Con esta tesis, Bogotá se negó durante varios años a pagarle a Fedemunicipios cerca de $80 mil millones. Este mismo disenso puso al entonces secretario de Hacienda de Bogotá, Juan Ricardo Ortega, y a Toro a discutir fuertemente. El hoy director de la DIAN aseguró, incluso, que Toro les había “fallado a los municipios”. Fueron necesarias órdenes del Consejo de Estado y de la Corte Constitucional para que Bogotá pagara. Pero la disputa no quedó allí y generó el retiro ya mencionado y, además, una denuncia penal contra Toro.

Exfuncionarios de la Secretaría de Hacienda de Bogotá consultadas por El Espectador indicaron que Toro no sólo se habría apoderado de recursos que, al parecer, no le pertenecían, sino que habría suplantado a funcionarios de esa entidad para cobrar multas. Durante años, la interpretación de Fedemunicipios es que la ley le daba derecho no sólo al 10% de lo recaudado por multas sino, además, a cobrar las referidas sanciones.

La ley, además, no fue redactada con la suficiente claridad para saber cuál era el límite de Fedemunicipios, que se ha apropiado de cerca de $4.100 millones por los pagos de multas que los ciudadanos han hecho voluntariamente. Esa suma tiene hoy bajo la lupa de las autoridades a Toro.

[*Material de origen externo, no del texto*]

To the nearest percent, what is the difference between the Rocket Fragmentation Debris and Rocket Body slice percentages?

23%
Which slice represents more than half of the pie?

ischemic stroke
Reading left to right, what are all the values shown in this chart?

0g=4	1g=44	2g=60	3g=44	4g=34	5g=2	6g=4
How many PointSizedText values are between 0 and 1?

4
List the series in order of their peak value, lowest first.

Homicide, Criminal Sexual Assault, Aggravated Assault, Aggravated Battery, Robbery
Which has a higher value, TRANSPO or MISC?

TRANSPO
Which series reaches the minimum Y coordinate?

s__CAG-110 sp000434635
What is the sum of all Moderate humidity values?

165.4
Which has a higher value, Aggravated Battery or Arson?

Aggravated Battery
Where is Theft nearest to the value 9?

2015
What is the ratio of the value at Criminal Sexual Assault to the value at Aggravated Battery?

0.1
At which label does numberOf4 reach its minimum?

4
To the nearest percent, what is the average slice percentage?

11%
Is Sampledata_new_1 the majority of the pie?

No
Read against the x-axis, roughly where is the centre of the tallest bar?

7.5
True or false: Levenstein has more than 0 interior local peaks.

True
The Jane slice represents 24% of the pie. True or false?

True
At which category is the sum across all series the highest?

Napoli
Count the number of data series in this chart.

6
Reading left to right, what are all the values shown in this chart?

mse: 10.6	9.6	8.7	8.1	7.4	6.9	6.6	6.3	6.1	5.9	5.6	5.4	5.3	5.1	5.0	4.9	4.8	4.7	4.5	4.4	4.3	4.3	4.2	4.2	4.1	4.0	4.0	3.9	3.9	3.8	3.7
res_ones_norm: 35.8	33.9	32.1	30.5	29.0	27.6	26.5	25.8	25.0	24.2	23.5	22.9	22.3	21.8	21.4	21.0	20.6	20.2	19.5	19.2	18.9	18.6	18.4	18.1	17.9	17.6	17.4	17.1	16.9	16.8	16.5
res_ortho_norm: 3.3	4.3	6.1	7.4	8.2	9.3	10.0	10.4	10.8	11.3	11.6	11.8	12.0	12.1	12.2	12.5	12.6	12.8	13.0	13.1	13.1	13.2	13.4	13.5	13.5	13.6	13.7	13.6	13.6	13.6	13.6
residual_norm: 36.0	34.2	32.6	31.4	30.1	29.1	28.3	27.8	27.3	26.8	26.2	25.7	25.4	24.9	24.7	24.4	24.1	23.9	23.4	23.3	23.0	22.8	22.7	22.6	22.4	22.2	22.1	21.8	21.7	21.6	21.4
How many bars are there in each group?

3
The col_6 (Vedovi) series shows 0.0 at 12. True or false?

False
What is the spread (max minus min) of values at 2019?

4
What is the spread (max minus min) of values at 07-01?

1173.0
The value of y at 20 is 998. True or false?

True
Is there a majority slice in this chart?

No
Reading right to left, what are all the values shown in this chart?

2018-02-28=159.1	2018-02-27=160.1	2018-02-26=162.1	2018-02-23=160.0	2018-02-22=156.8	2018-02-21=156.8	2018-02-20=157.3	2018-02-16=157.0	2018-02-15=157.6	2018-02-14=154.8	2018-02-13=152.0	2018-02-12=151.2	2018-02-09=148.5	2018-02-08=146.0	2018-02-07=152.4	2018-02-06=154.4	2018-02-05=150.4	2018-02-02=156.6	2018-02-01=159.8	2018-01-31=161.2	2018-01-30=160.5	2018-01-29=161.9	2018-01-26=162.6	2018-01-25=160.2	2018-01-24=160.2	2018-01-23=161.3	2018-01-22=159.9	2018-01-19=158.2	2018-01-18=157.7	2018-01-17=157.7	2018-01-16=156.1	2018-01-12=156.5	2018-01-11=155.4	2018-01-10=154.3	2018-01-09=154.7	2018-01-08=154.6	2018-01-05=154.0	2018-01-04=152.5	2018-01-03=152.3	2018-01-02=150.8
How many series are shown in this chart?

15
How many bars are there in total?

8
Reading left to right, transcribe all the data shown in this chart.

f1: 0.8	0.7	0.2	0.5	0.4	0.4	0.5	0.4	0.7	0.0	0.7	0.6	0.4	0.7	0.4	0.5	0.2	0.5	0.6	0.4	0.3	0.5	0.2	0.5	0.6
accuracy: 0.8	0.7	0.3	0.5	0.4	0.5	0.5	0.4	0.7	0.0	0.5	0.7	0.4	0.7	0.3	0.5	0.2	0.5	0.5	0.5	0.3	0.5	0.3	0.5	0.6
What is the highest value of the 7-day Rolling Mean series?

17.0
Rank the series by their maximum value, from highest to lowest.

El año pasado, después de que la Fiscalía le imputara cargos por el presunto hurto, Toro indicó que la Federación “lo único que ha estado haciendo es cumplir con la ley. Podemos aceptar que existan interpretaciones diferentes de la ley, pero que hayamos actuado de manera dolosa, jamás. Ni Gilberto Toro como persona natural, ni la Federación Colombiana de Municipios, representada por mí, han usurpado funciones públicas ni han hurtado el 10% que la ley destinó a la financiación del Simit”.

Toro está a la espera del inicio del juicio en su contra. Así se escribe un capítulo más de la historia de casi 17 años que acumula este antioqueño al frente de Fedemunicipios y que ha estado plagada de controversias, discusiones y a la que ahora se suma un proceso penal que tiene en vilo el futuro del dirigente.